Categorie
traduzione

Gli Hunger Games della revisione

Ho da poco consegnato un libro che ho amato fin dal primo momento. E l’ho amato per tante ragioni. Una su tutte: mi consentiva – anzi, mi chiedeva – di divertirmi con la lingua. E io potevo mai rifiutarmi?

Ho buttato giù un elenco – non esaustivo – di alcune delle parole e delle espressioni che non avrei mai pensato di poter usare in una traduzione. E invece.

Alcune, ne sono consapevole, verranno cassate in fase di revisione – e io stessa, in certi casi, ho proposto delle alternative un po’ più soft. Ma altre, presumo, approderanno sulla carta, alla fine degli Hunger games.

MAPPAZZONE: In un libro fatto per il 60% di cibo, potevo mai esimermi dall’omaggiare chef Barbieri? Spoiler: no.

ARANCINA COI PIEDI: Sull’annosa questione arancina vs. arancino, ho già detto la mia. Purtroppo questa espressione meravigliosa si usa solo dalle mie parti, quindi l’ho scritta esclusivamente per togliermi lo sfizio, ma con ogni probabilità diventerà pagnotta.

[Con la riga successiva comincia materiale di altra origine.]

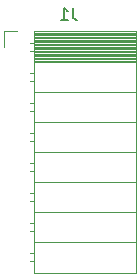
<source format=gbr>
%TF.GenerationSoftware,KiCad,Pcbnew,8.0.6*%
%TF.CreationDate,2024-12-15T12:14:17-05:00*%
%TF.ProjectId,SmallPSU,536d616c-6c50-4535-952e-6b696361645f,1.0*%
%TF.SameCoordinates,Original*%
%TF.FileFunction,Legend,Bot*%
%TF.FilePolarity,Positive*%
%FSLAX46Y46*%
G04 Gerber Fmt 4.6, Leading zero omitted, Abs format (unit mm)*
G04 Created by KiCad (PCBNEW 8.0.6) date 2024-12-15 12:14:17*
%MOMM*%
%LPD*%
G01*
G04 APERTURE LIST*
%ADD10C,0.150000*%
%ADD11C,0.120000*%
G04 APERTURE END LIST*
D10*
X229813333Y-53809819D02*
X229813333Y-54524104D01*
X229813333Y-54524104D02*
X229860952Y-54666961D01*
X229860952Y-54666961D02*
X229956190Y-54762200D01*
X229956190Y-54762200D02*
X230099047Y-54809819D01*
X230099047Y-54809819D02*
X230194285Y-54809819D01*
X228813333Y-54809819D02*
X229384761Y-54809819D01*
X229099047Y-54809819D02*
X229099047Y-53809819D01*
X229099047Y-53809819D02*
X229194285Y-53952676D01*
X229194285Y-53952676D02*
X229289523Y-54047914D01*
X229289523Y-54047914D02*
X229384761Y-54095533D01*
D11*
%TO.C,J1*%
X223990000Y-57125000D02*
X223990000Y-55795000D01*
X223990000Y-55795000D02*
X225100000Y-55795000D01*
X226150000Y-75265000D02*
X226560000Y-75265000D01*
X226150000Y-74545000D02*
X226560000Y-74545000D01*
X226150000Y-72725000D02*
X226560000Y-72725000D01*
X226150000Y-72005000D02*
X226560000Y-72005000D01*
X226150000Y-70185000D02*
X226560000Y-70185000D01*
X226150000Y-69465000D02*
X226560000Y-69465000D01*
X226150000Y-67645000D02*
X226560000Y-67645000D01*
X226150000Y-66925000D02*
X226560000Y-66925000D01*
X226150000Y-65105000D02*
X226560000Y-65105000D01*
X226150000Y-64385000D02*
X226560000Y-64385000D01*
X226150000Y-62565000D02*
X226560000Y-62565000D01*
X226150000Y-61845000D02*
X226560000Y-61845000D01*
X226150000Y-60025000D02*
X226560000Y-60025000D01*
X226150000Y-59305000D02*
X226560000Y-59305000D01*
X226210000Y-57485000D02*
X226560000Y-57485000D01*
X226210000Y-56765000D02*
X226560000Y-56765000D01*
X226560000Y-76235000D02*
X226560000Y-55795000D01*
X226560000Y-76235000D02*
X235190000Y-76235000D01*
X226560000Y-73635000D02*
X235190000Y-73635000D01*
X226560000Y-71095000D02*
X235190000Y-71095000D01*
X226560000Y-68555000D02*
X235190000Y-68555000D01*
X226560000Y-66015000D02*
X235190000Y-66015000D01*
X226560000Y-63475000D02*
X235190000Y-63475000D01*
X226560000Y-60935000D02*
X235190000Y-60935000D01*
X226560000Y-58395000D02*
X235190000Y-58395000D01*
X226560000Y-58276900D02*
X235190000Y-58276900D01*
X226560000Y-58158805D02*
X235190000Y-58158805D01*
X226560000Y-58040710D02*
X235190000Y-58040710D01*
X226560000Y-57922615D02*
X235190000Y-57922615D01*
X226560000Y-57804520D02*
X235190000Y-57804520D01*
X226560000Y-57686425D02*
X235190000Y-57686425D01*
X226560000Y-57568330D02*
X235190000Y-57568330D01*
X226560000Y-57450235D02*
X235190000Y-57450235D01*
X226560000Y-57332140D02*
X235190000Y-57332140D01*
X226560000Y-57214045D02*
X235190000Y-57214045D01*
X226560000Y-57095950D02*
X235190000Y-57095950D01*
X226560000Y-56977855D02*
X235190000Y-56977855D01*
X226560000Y-56859760D02*
X235190000Y-56859760D01*
X226560000Y-56741665D02*
X235190000Y-56741665D01*
X226560000Y-56623570D02*
X235190000Y-56623570D01*
X226560000Y-56505475D02*
X235190000Y-56505475D01*
X226560000Y-56387380D02*
X235190000Y-56387380D01*
X226560000Y-56269285D02*
X235190000Y-56269285D01*
X226560000Y-56151190D02*
X235190000Y-56151190D01*
X226560000Y-56033095D02*
X235190000Y-56033095D01*
X226560000Y-55915000D02*
X235190000Y-55915000D01*
X226560000Y-55795000D02*
X235190000Y-55795000D01*
X235190000Y-76235000D02*
X235190000Y-55795000D01*
%TD*%
M02*

</source>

NUTRICARE: Se rimanesse, scommetto che molti penserebbero: toh, un refuso. Invece a me serviva un verbo che significasse nutrire ma anche allevare, accudire. Ora, non mi sono dovuta inventare niente perché quel verbo esiste ed è proprio nutricare, quindi ci ho provato. E sono pronta a difenderlo con le unghie e con i denti, se necessario – no, non è vero. se dovessero cassarmelo e propormi una soluzione convincente, non difenderei un bel niente, perché il modo migliore per massacrare i libri e fare uscire le ciofeche è fare a gara a chi ce l’ha più grosso, l’ego ovviamente.

ASCOLTA UN CRETINO: Siccome in questo libro si parla, oltre che di cibo, di tv e cinema e attorucoli e meteore, ma anche di impresari non sempre limpidi, potevo non omaggiare Micio, pur sapendo che mai e poi mai i giovani coglieranno il riferimento?

L’HO INVENTATO IO: Io, che soffro della sindrome di Pippo Baudo – però basso profilo, non dico mai che l’ho inventato semmai che l’ho scoperto io – potevo non omaggiarlo, tanto più l’originale dice letteralmente è una mia creatura e che a dirlo è un agente, riferendosi a un attore in ascesa che ha lanciato lui?

IL GATTO E LA VOLPE: Onestamente, se si parla di due impresari senza scrupoli, come si fa a trattenersi? Cioè, io mentre leggevo quel passaggio, mi canticchiavo in testa Bennato.

MAGRE MAGRE IN MODO ASSURDO: Il riferimento a Zoolander in originale mi è sembrato palese, e io non potevo perdermelo per strada. Mi sarei mangiata le mani per il resto dei miei giorni.

LIVELLA UN PAIO DI PALLE: Nell’originale si parla di death privilege, del fatto che nemmeno davanti alla morte siamo tutti uguali. E se ne parla in un numero di stand-up comedy. A me è venuta subito in mente la livella di Totò, e anche se escludo che Totò sia un riferimento culturale valido per gli americani, ci ho provato. Probabilmente non passerà. Anche perché comunque è un’aggiunta, una precisazione, una chiosa – di cui, oggettivamente, si può fare a meno.

IL CULO CHE NON FACEVA PROVINCIA MA PIANETA: Questo è uno di quei casi in cui mi sono permessa di calcare la mano, di caricare un po’. Perché di fronte a un culo grosso come un pianeta, onestamente, la tentazione di aggiungere altro colore è stata forte. Poi ehi, andrebbe benone anche l’alternativa più scialla, quella del culo grosso come un pianeta. Ma chi non risica non rosica.

SMARGINARSI: L’originale (lose the edges) non usa esattamente l’espressione di Elena Ferrante (tradotta in inglese con dissolving of margins), ma l’esperienza che descrive è proprio quella. Anche in questo caso, il riferimento è un po’ estremo, forse, infatti io stessa ho suggerito l’alternativa scontornarsi.

Che gli Hunger Games (della revisione) abbiano inizio.


DISCLAIMER: I miei post non hanno la presunzione di rivelare la verità assoluta. Sono solo riflessioni di una traduttrice tra tante. Dicono qualcosa del mio approccio a questo lavoro, che non è l’unico e – soprattutto – non è necessariamente quello migliore. Ma tant’è.